At the end of last month, I found myself with a doubled commute. My new job and school year began. Overnight, I acquired an office, a demanding schedule, and sixty people whom I call "my students." The transition was rough. I quickly came in contact with my own limitations as a student and teacher, as well as the limited number of possible North / South routes through Center City. 4.7 each miles, these days.
But now that I've found my legs and the heat has abated, I'm back to a point of reflection on my rides. I've started worshipping at that bike church I used to attend. Relaxed by now-familiar routes and the timing of the traffic signals (I always get to rest at Spring Garden), I can breath deeply and work through the daily puzzles of my life, putting them together in my mind to find clarity.
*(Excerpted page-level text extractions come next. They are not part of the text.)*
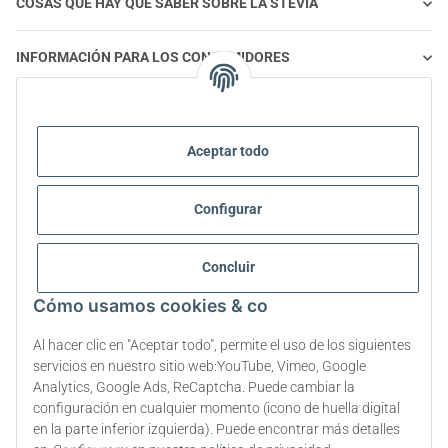
COSAS QUE HAY QUE SABER SOBRE LA STEVIA
INFORMACIÓN PARA LOS CONSUMIDORES
STEVIA Y ALIMENTACIÓN SALUDABLE
Aceptar todo
STEVIA | PREGUNTAS Y RESPUESTAS
Configurar
INFORMACIÓN SOBRE EL PRODUCTO STEVIA
Concluir
STEVIA Y DIABETES
Cómo usamos cookies & co
SOBRE NOSOTROS
Al hacer clic en "Aceptar todo", permite el uso de los siguientes
servicios en nuestro sitio web:YouTube, Vimeo, Google
Analytics, Google Ads, ReCaptcha. Puede cambiar la
configuración en cualquier momento (icono de huella digital
Rescindir el contrato
en la parte inferior izquierda). Puede encontrar más detalles
* Todos los precios incluyen el IVA legal., más
envío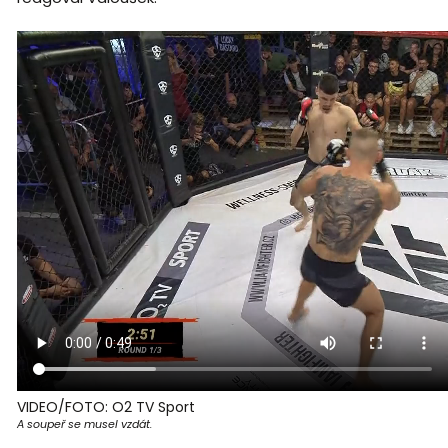
VIDEO/FOTO: O2 TV Sport
A soupeř se musel vzdát.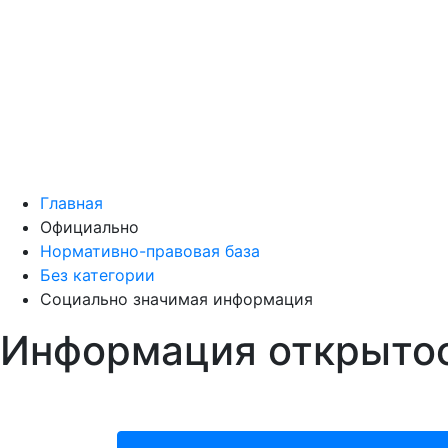
Главная
Официально
Нормативно-правовая база
Без категории
Социально значимая информация
Информация открыто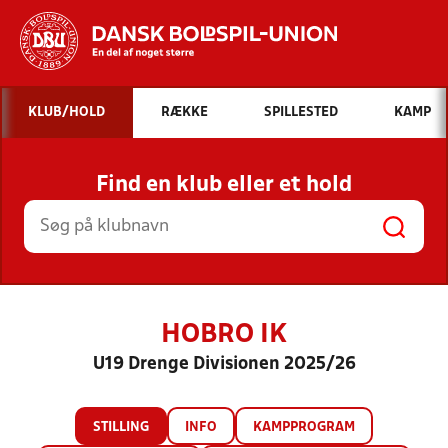
Hvad vil du søge efter?
KLUB/HOLD
RÆKKE
SPILLESTED
KAMP
INDHOLD OG NYHEDER
Find en klub eller et hold
STILLINGER, RESULTATER, KLUBBER OG
HOLD
HOBRO IK
U19 Drenge Divisionen 2025/26
STILLING
INFO
KAMPPROGRAM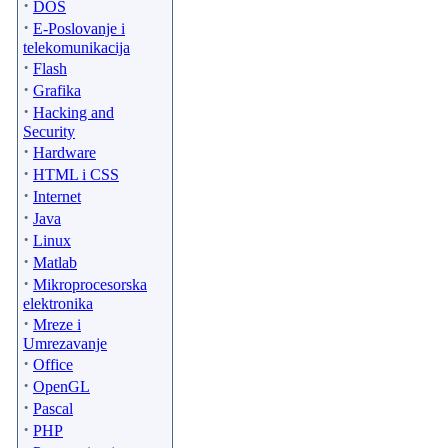
·
DOS
·
E-Poslovanje i
telekomunikacija
·
Flash
·
Grafika
·
Hacking and
Security
·
Hardware
·
HTML i CSS
·
Internet
·
Java
·
Linux
·
Matlab
·
Mikroprocesorska
elektronika
·
Mreze i
Umrezavanje
·
Office
·
OpenGL
·
Pascal
·
PHP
One such problem that's emerged lately was what to make of a particular recent outcome, a termination of sorts. I had strategized, when it happened, to "remain selfless, cold, and composed." When I found myself failing at this, in, you know, a mature internalized way, I asked myself, rolling along, what to make of it. And then it hits me, powerfully, so hard that I forgot traffic and potholes and the city's glittery pervasive coating of broken glass.
This doesn't make a difference in my long-term happiness.
Sure, I was a little sad in the moment. But it was temporary, fleeting. So many of the things that I've mourned in fall's past didn't have a lasting impact on my long-term happiness. Things that hurt-- well, they did hurt-- but they didn't constrain my ability to be happy. I pushed forward, plowed through, and ran over these miseries and seized happiness. I built myself a life.
It came in a flood, these beautiful flutters of memory of the moments that have made a difference in my long-term happiness-- the moment I put my application in the mail for my Masters, the rush of buying a big red bike, the series of mouse clicks that have purchased plane tickets for home and adventure. Taking a job at a restaurant where I learned to cook, making a drive to Park City to find that I really did want to come to Philly. These memories washed away the problems, and suddenly, I found myself twenty-six years old, settled, on my way to a job I really love, where I get to use my talents, where being who I am fills the qualifications.
And then I felt my hands grip my brakes, heard the clackity hymnody of the folding bike's noisy chain, and stopped at the stop light, satisfied. And, lucky me, I still had three and a half more miles to go.